## Work order
Make an exact copy of the lines from the one holding "index dip: (182, 275)" through the end of the entries below, both ends kept, and of nothing else. Exclude pictures.

BEGIN Data listing

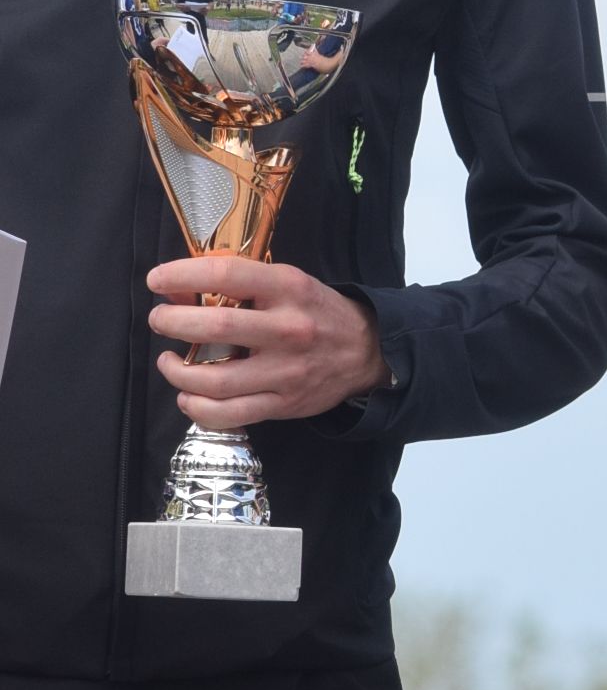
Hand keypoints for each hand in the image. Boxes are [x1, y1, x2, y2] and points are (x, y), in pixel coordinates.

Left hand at [148, 255, 390, 426]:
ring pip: (216, 380)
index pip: (226, 275)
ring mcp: (286, 372)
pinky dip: (198, 409)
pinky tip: (188, 395)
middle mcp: (288, 329)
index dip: (182, 275)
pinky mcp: (283, 404)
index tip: (157, 280)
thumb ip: (239, 284)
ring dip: (178, 371)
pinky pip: (230, 414)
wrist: (366, 351)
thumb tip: (178, 289)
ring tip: (169, 361)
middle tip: (160, 320)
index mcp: (288, 288)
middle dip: (172, 322)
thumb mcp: (286, 283)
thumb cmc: (316, 312)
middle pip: (215, 326)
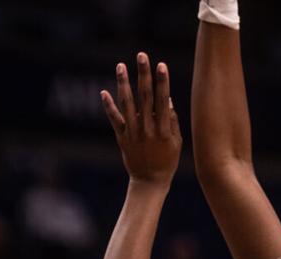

END Data listing

## Output
index dip: (182, 275)
pinky mcp: (283, 404)
index tip: (157, 280)
thumb ip: (239, 284)
ring dip: (178, 371)
pinky pip: (230, 414)
wrist: (366, 351)
thumb tip: (178, 289)
ring tip: (169, 361)
middle tip: (160, 320)
index mcp: (288, 288)
middle dip: (172, 322)
thumb mcp: (286, 283)
thumb cmc: (316, 312)
middle pip: (215, 326)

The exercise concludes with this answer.